Ordinarily I'm not fond of the Iceberg virus that infects so many inner-city gardens. I'm more a Tequila Sunrise kind of rose lover - vivid orange petals with bright yellow hearts to them. Or Adof, warm deep apricot. Or Lagerfeld, a cool and delicate mauve, similar to Blue Moon but ever so slightly more regal.

But these Icebergs were here when we moved in, and I haven't the heart to rip them out. They're slowly being overshadowed by the giant grasping robinias though, which started out as moptops and get bigger every year, despite me taking to them every spring with a hacksaw and giant snippers. One day they'll swallow the roses altogether, and they'll stop frothing along the top of the fence.

Having watered the gardenias, I thought briefly of taking some box hedge cuttings. The plants have had a burst of growth after the week of misty rain we had here in Melbourne, and they've grown long arms that wave over the brickwork. If I catch them at the right time I can pot them up, and hey presto, extra new box plants, for free.

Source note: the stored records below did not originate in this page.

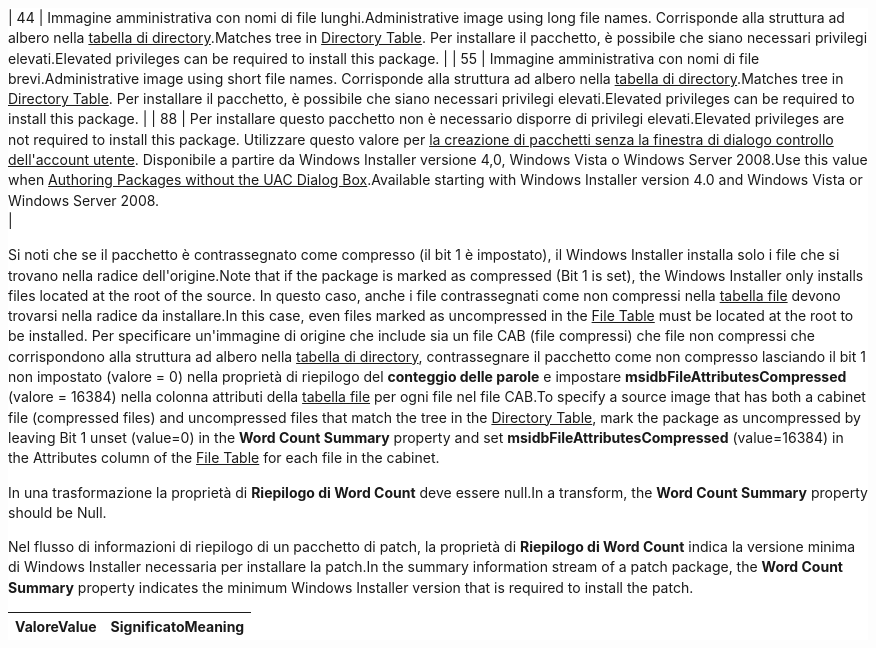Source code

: | <span data-ttu-id="13fff-148">4</span><span class="sxs-lookup"><span data-stu-id="13fff-148">4</span></span>     | <span data-ttu-id="13fff-149">Immagine amministrativa con nomi di file lunghi.</span><span class="sxs-lookup"><span data-stu-id="13fff-149">Administrative image using long file names.</span></span> <span data-ttu-id="13fff-150">Corrisponde alla struttura ad albero nella [tabella di directory](directory-table.md).</span><span class="sxs-lookup"><span data-stu-id="13fff-150">Matches tree in [Directory Table](directory-table.md).</span></span> <span data-ttu-id="13fff-151">Per installare il pacchetto, è possibile che siano necessari privilegi elevati.</span><span class="sxs-lookup"><span data-stu-id="13fff-151">Elevated privileges can be required to install this package.</span></span>                                                                                                                                |
| <span data-ttu-id="13fff-152">5</span><span class="sxs-lookup"><span data-stu-id="13fff-152">5</span></span>     | <span data-ttu-id="13fff-153">Immagine amministrativa con nomi di file brevi.</span><span class="sxs-lookup"><span data-stu-id="13fff-153">Administrative image using short file names.</span></span> <span data-ttu-id="13fff-154">Corrisponde alla struttura ad albero nella [tabella di directory](directory-table.md).</span><span class="sxs-lookup"><span data-stu-id="13fff-154">Matches tree in [Directory Table](directory-table.md).</span></span> <span data-ttu-id="13fff-155">Per installare il pacchetto, è possibile che siano necessari privilegi elevati.</span><span class="sxs-lookup"><span data-stu-id="13fff-155">Elevated privileges can be required to install this package.</span></span>                                                                                                                               |
| <span data-ttu-id="13fff-156">8</span><span class="sxs-lookup"><span data-stu-id="13fff-156">8</span></span>     | <span data-ttu-id="13fff-157">Per installare questo pacchetto non è necessario disporre di privilegi elevati.</span><span class="sxs-lookup"><span data-stu-id="13fff-157">Elevated privileges are not required to install this package.</span></span> <span data-ttu-id="13fff-158">Utilizzare questo valore per [la creazione di pacchetti senza la finestra di dialogo controllo dell'account utente](authoring-packages-without-the-uac-dialog-box.md). Disponibile a partire da Windows Installer versione 4,0, Windows Vista o Windows Server 2008.</span><span class="sxs-lookup"><span data-stu-id="13fff-158">Use this value when [Authoring Packages without the UAC Dialog Box](authoring-packages-without-the-uac-dialog-box.md).Available starting with Windows Installer version 4.0 and Windows Vista or Windows Server 2008.</span></span><br/> |



 

<span data-ttu-id="13fff-159">Si noti che se il pacchetto è contrassegnato come compresso (il bit 1 è impostato), il Windows Installer installa solo i file che si trovano nella radice dell'origine.</span><span class="sxs-lookup"><span data-stu-id="13fff-159">Note that if the package is marked as compressed (Bit 1 is set), the Windows Installer only installs files located at the root of the source.</span></span> <span data-ttu-id="13fff-160">In questo caso, anche i file contrassegnati come non compressi nella [tabella file](file-table.md) devono trovarsi nella radice da installare.</span><span class="sxs-lookup"><span data-stu-id="13fff-160">In this case, even files marked as uncompressed in the [File Table](file-table.md) must be located at the root to be installed.</span></span> <span data-ttu-id="13fff-161">Per specificare un'immagine di origine che include sia un file CAB (file compressi) che file non compressi che corrispondono alla struttura ad albero nella [tabella di directory](directory-table.md), contrassegnare il pacchetto come non compresso lasciando il bit 1 non impostato (valore = 0) nella proprietà di riepilogo del **conteggio delle parole** e impostare **msidbFileAttributesCompressed** (valore = 16384) nella colonna attributi della [tabella file](file-table.md) per ogni file nel file CAB.</span><span class="sxs-lookup"><span data-stu-id="13fff-161">To specify a source image that has both a cabinet file (compressed files) and uncompressed files that match the tree in the [Directory Table](directory-table.md), mark the package as uncompressed by leaving Bit 1 unset (value=0) in the **Word Count Summary** property and set **msidbFileAttributesCompressed** (value=16384) in the Attributes column of the [File Table](file-table.md) for each file in the cabinet.</span></span>

<span data-ttu-id="13fff-162">In una trasformazione la proprietà di **Riepilogo di Word Count** deve essere null.</span><span class="sxs-lookup"><span data-stu-id="13fff-162">In a transform, the **Word Count Summary** property should be Null.</span></span>

<span data-ttu-id="13fff-163">Nel flusso di informazioni di riepilogo di un pacchetto di patch, la proprietà di **Riepilogo di Word Count** indica la versione minima di Windows Installer necessaria per installare la patch.</span><span class="sxs-lookup"><span data-stu-id="13fff-163">In the summary information stream of a patch package, the **Word Count Summary** property indicates the minimum Windows Installer version that is required to install the patch.</span></span>



| <span data-ttu-id="13fff-164">Valore</span><span class="sxs-lookup"><span data-stu-id="13fff-164">Value</span></span> | <span data-ttu-id="13fff-165">Significato</span><span class="sxs-lookup"><span data-stu-id="13fff-165">Meaning</span></span>                                                                                                                                                                              |
|-------|--------------------------------------------------------------------------------------------------------------------------------------------------------------------------------------|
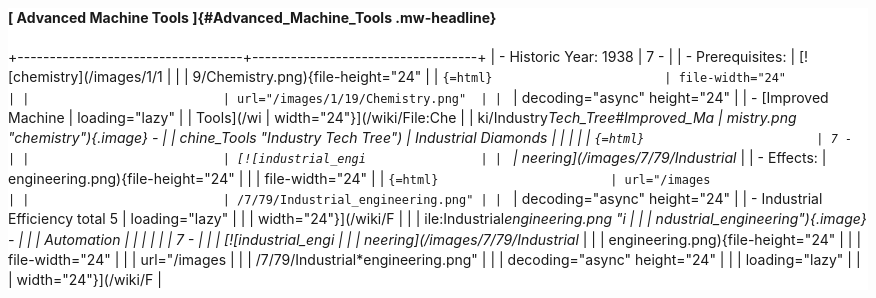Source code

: #### [ Advanced Machine Tools ]{#Advanced_Machine_Tools .mw-headline}

+-----------------------------------+-----------------------------------+
| - Historic Year: 1938 | 7 - |
| - Prerequisites: | [![chemistry](/images/1/1 |
| | 9/Chemistry.png){file-height="24" |
| `{=html}                        | file-width="24"                   |
|                           | url="/images/1/19/Chemistry.png"  |
| ` | decoding="async" height="24" |
| - [Improved Machine | loading="lazy" |
| Tools](/wi | width="24"}](/wiki/File:Che |
| ki/Industry*Tech_Tree#Improved_Ma | mistry.png "chemistry"){.image} - |
| chine_Tools "Industry Tech Tree") | Industrial Diamonds |
| | |
| `{=html}                        | 7 -                               |
|                           | [![industrial_engi                |
| ` | neering](/images/7/79/Industrial* |
| - Effects: | engineering.png){file-height="24" |
| | file-width="24" |
| `{=html}                        | url="/images                      |
|                           | /7/79/Industrial_engineering.png" |
| ` | decoding="async" height="24" |
| - Industrial Efficiency total 5 | loading="lazy" |
| | width="24"}](/wiki/F |
| | ile:Industrial*engineering.png "i |
| | ndustrial_engineering"){.image} - |
| | Automation |
| | |
| | 7 - |
| | [![industrial_engi                |
|                                   | neering](/images/7/79/Industrial* |
| | engineering.png){file-height="24" |
| | file-width="24" |
| | url="/images |
| | /7/79/Industrial*engineering.png" |
| | decoding="async" height="24" |
| | loading="lazy" |
| | width="24"}](/wiki/F |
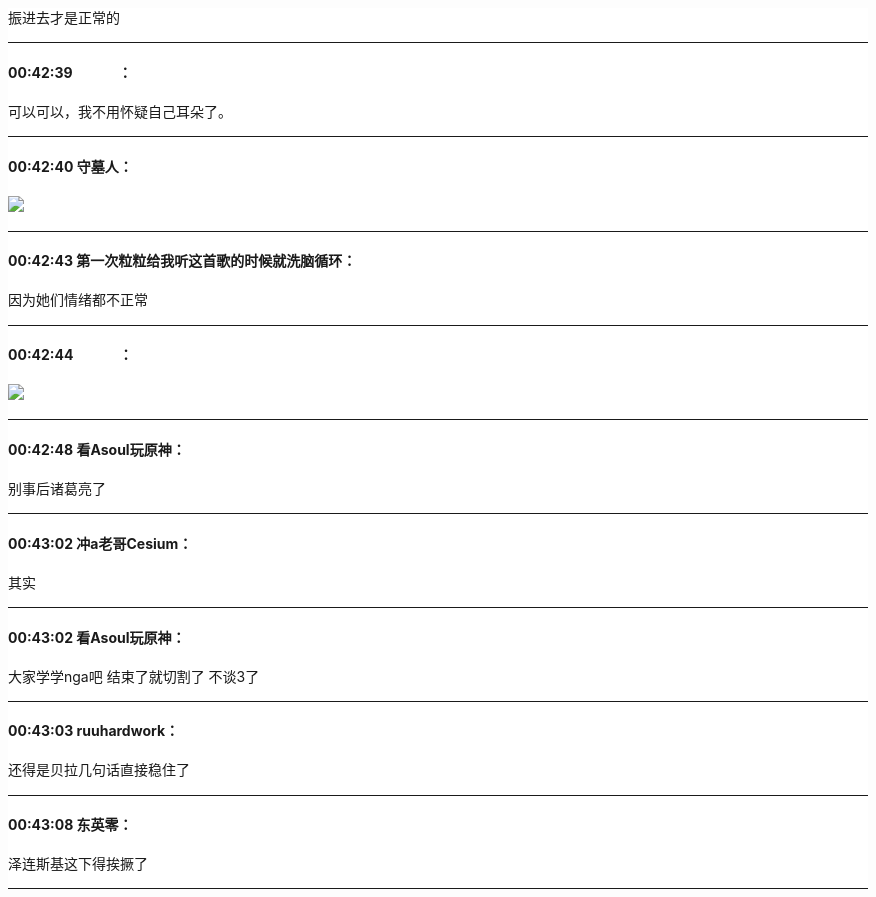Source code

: 振进去才是正常的

*****

#### 00:42:39  　　　：

可以可以，我不用怀疑自己耳朵了。

*****

#### 00:42:40  守墓人：

![](http://gchat.qpic.cn/gchatpic_new/1747222904/566651707-2911650265-BF5F2457A5B345C765013D50EB30973A/0?term=2")

*****

#### 00:42:43  第一次粒粒给我听这首歌的时候就洗脑循环：

因为她们情绪都不正常

*****

#### 00:42:44  　　　：

![](http://gchat.qpic.cn/gchatpic_new/785571701/566651707-2453475843-5349DE8E601871E15ED390BDBE4C1D13/0?term=2")

*****

#### 00:42:48  看Asoul玩原神：

别事后诸葛亮了

*****

#### 00:43:02  冲a老哥Cesium：

其实

*****

#### 00:43:02  看Asoul玩原神：

大家学学nga吧 结束了就切割了 不谈3了

*****

#### 00:43:03  ruuhardwork：

还得是贝拉几句话直接稳住了

*****

#### 00:43:08  东英零：

泽连斯基这下得挨撅了

*****
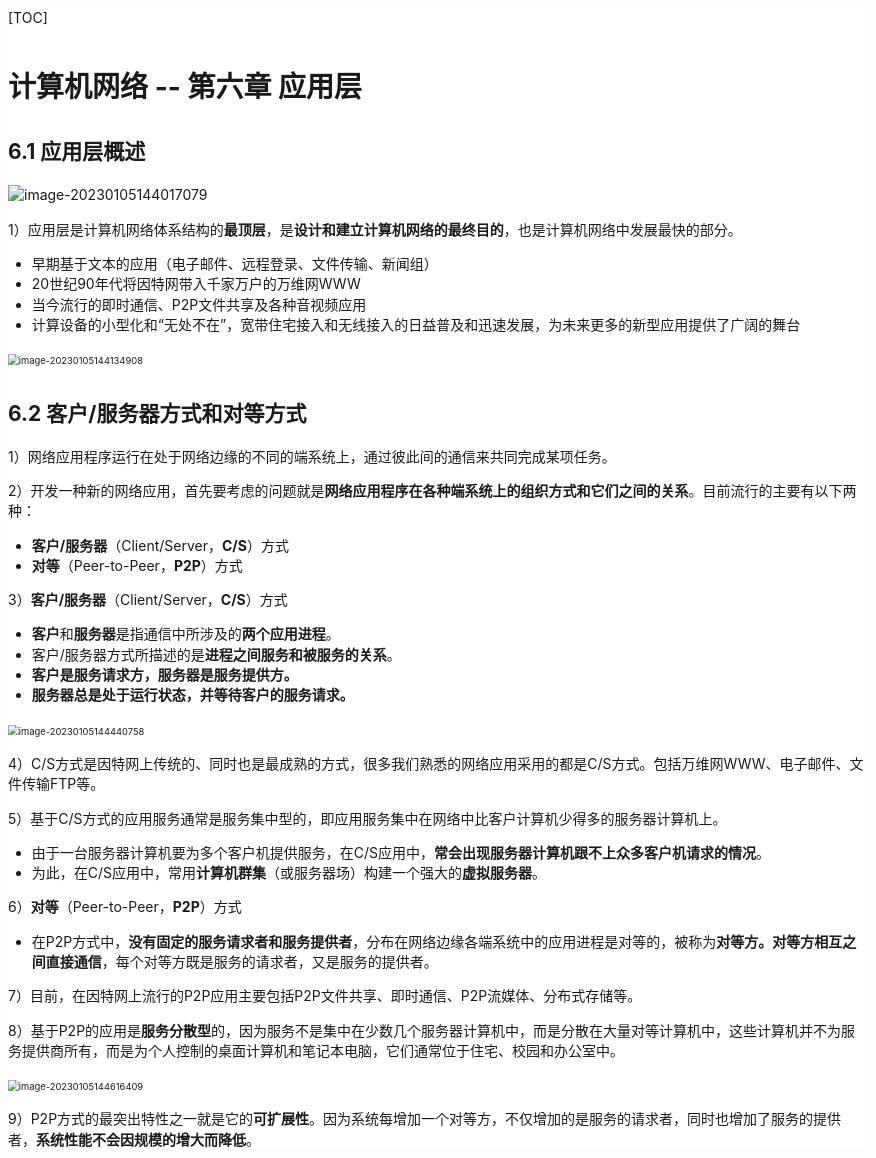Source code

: [TOC]

# 计算机网络 -- 第六章 应用层

## 6.1 应用层概述

![image-20230105144017079](https://xingqiu-tuchuang-1256524210.cos.ap-shanghai.myqcloud.com/5143/image-20230105144017079.png)

1）应用层是计算机网络体系结构的**最顶层**，是**设计和建立计算机网络的最终目的**，也是计算机网络中发展最快的部分。

- 早期基于文本的应用（电子邮件、远程登录、文件传输、新闻组）
- 20世纪90年代将因特网带入千家万户的万维网WWW
- 当今流行的即时通信、P2P文件共享及各种音视频应用
- 计算设备的小型化和“无处不在”，宽带住宅接入和无线接入的日益普及和迅速发展，为未来更多的新型应用提供了广阔的舞台

<img src="E:/MyFile/TyporaImgs/image-20230105144134908.png" alt="image-20230105144134908" style="zoom:67%;" />

## 6.2 客户/服务器方式和对等方式

1）网络应用程序运行在处于网络边缘的不同的端系统上，通过彼此间的通信来共同完成某项任务。

2）开发一种新的网络应用，首先要考虑的问题就是**网络应用程序在各种端系统上的组织方式和它们之间的关系**。目前流行的主要有以下两种：

- **客户/服务器**（Client/Server，**C/S**）方式
- **对等**（Peer-to-Peer，**P2P**）方式

3）**客户/服务器**（Client/Server，**C/S**）方式

- **客户**和**服务器**是指通信中所涉及的**两个应用进程**。
- 客户/服务器方式所描述的是**进程之间服务和被服务的关系**。
- **客户是服务请求方，服务器是服务提供方。**
- **服务器总是处于运行状态，并等待客户的服务请求。**

<img src="https://xingqiu-tuchuang-1256524210.cos.ap-shanghai.myqcloud.com/5143/image-20230105144440758.png" alt="image-20230105144440758" style="zoom:67%;" />

4）C/S方式是因特网上传统的、同时也是最成熟的方式，很多我们熟悉的网络应用采用的都是C/S方式。包括万维网WWW、电子邮件、文件传输FTP等。

5）基于C/S方式的应用服务通常是服务集中型的，即应用服务集中在网络中比客户计算机少得多的服务器计算机上。

- 由于一台服务器计算机要为多个客户机提供服务，在C/S应用中，**常会出现服务器计算机跟不上众多客户机请求的情况**。
- 为此，在C/S应用中，常用**计算机群集**（或服务器场）构建一个强大的**虚拟服务器**。

6）**对等**（Peer-to-Peer，**P2P**）方式

- 在P2P方式中，**没有固定的服务请求者和服务提供者**，分布在网络边缘各端系统中的应用进程是对等的，被称为**对等方。对等方相互之间直接通信**，每个对等方既是服务的请求者，又是服务的提供者。

7）目前，在因特网上流行的P2P应用主要包括P2P文件共享、即时通信、P2P流媒体、分布式存储等。

8）基于P2P的应用是**服务分散型**的，因为服务不是集中在少数几个服务器计算机中，而是分散在大量对等计算机中，这些计算机并不为服务提供商所有，而是为个人控制的桌面计算机和笔记本电脑，它们通常位于住宅、校园和办公室中。

<img src="E:/MyFile/TyporaImgs/image-20230105144616409.png" alt="image-20230105144616409" style="zoom:67%;" />

9）P2P方式的最突出特性之一就是它的**可扩展性**。因为系统每增加一个对等方，不仅增加的是服务的请求者，同时也增加了服务的提供者，**系统性能不会因规模的增大而降低**。
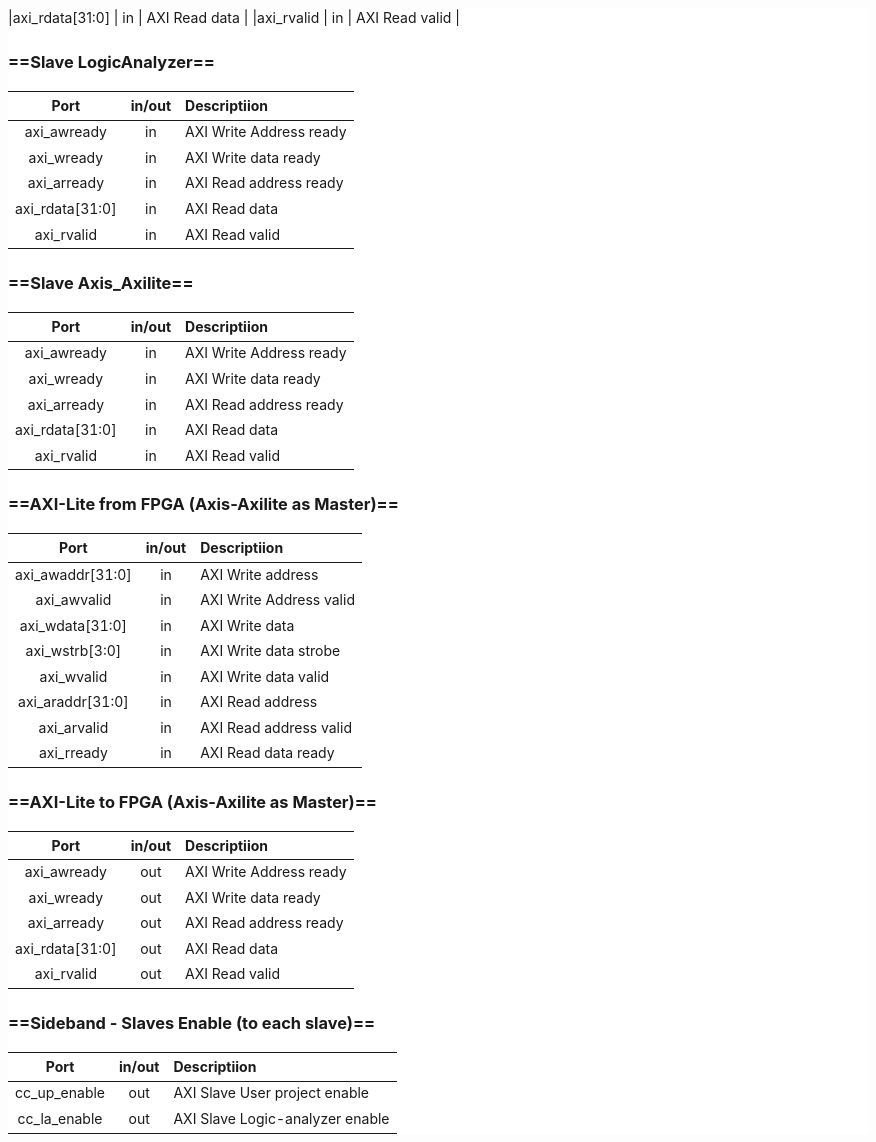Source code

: |axi_rdata[31:0] | in | AXI Read data |
|axi_rvalid | in | AXI Read valid |
### ==Slave LogicAnalyzer==
| Port | in/out | Descriptiion |
|:------:|:------:|:------------ |
|axi_awready | in | AXI Write Address ready |
|axi_wready | in | AXI Write data ready |
|axi_arready | in | AXI Read address ready |
|axi_rdata[31:0] | in | AXI Read data |
|axi_rvalid | in | AXI Read valid |
### ==Slave Axis_Axilite==
| Port | in/out | Descriptiion |
|:------:|:------:|:------------ |
|axi_awready | in | AXI Write Address ready |
|axi_wready | in | AXI Write data ready |
|axi_arready | in | AXI Read address ready |
|axi_rdata[31:0] | in | AXI Read data |
|axi_rvalid | in | AXI Read valid |
### ==AXI-Lite from FPGA (Axis-Axilite as Master)==
| Port | in/out | Descriptiion |
|:------:|:------:|:------------ |
|axi_awaddr[31:0] | in | AXI Write address |
|axi_awvalid | in | AXI Write Address valid |
|axi_wdata[31:0] | in| AXI Write data |
|axi_wstrb[3:0] | in | AXI Write data strobe |
|axi_wvalid | in | AXI Write data valid |
|axi_araddr[31:0] | in | AXI Read address |
|axi_arvalid | in | AXI Read address valid |
|axi_rready | in | AXI Read data ready |
### ==AXI-Lite to FPGA (Axis-Axilite as Master)==
| Port | in/out | Descriptiion |
|:------:|:------:|:------------ |
|axi_awready | out | AXI Write Address ready |
|axi_wready | out | AXI Write data ready |
|axi_arready | out | AXI Read address ready |
|axi_rdata[31:0] | out | AXI Read data |
|axi_rvalid | out | AXI Read valid |
### ==Sideband - Slaves Enable (to each slave)==
| Port | in/out | Descriptiion |
|:------:|:------:|:------------ |
|cc_up_enable | out | AXI Slave User project enable |
|cc_la_enable | out | AXI Slave Logic-analyzer enable | 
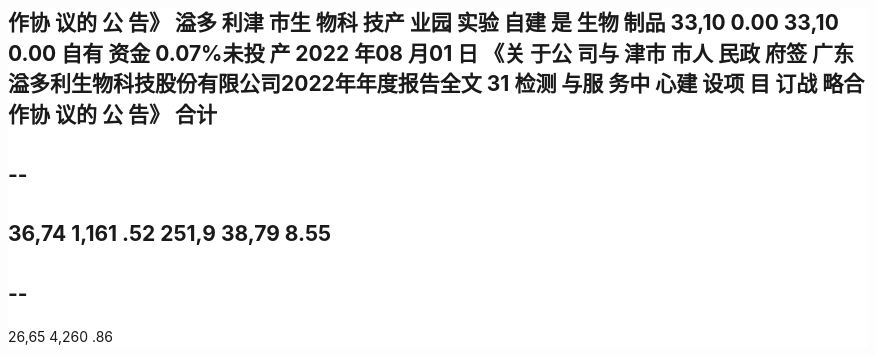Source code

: 作协
议的
公
告》
溢多
利津
市生
物科
技产
业园
实验
自建
是
生物
制品
33,10
0.00
33,10
0.00
自有
资金
0.07%未投
产
2022
年08
月01
日
《关
于公
司与
津市
市人
民政
府签
广东溢多利生物科技股份有限公司2022年年度报告全文
31
检测
与服
务中
心建
设项
目
订战
略合
作协
议的
公
告》
合计
--
--
--
36,74
1,161
.52
251,9
38,79
8.55
--
--
-
26,65
4,260
.86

But there are other things to do in the backyard today ahead of taking cuttings. There's ugly wire trellising to put up against the ugly south-facing wooden fence. It's a festival of ugliness out there right now, but once the trellising is in place, I can start training the passionfruit vines along it.

And hopefully in a few seasons time all the ugly will be gone, and instead there'll be fresh warm passionfruit to crack open in summer instead.

1 comment:

Andrea Eames said...

How weird, I had a long night of awful dreams on Saturday night as well. Perhaps there was something in the air.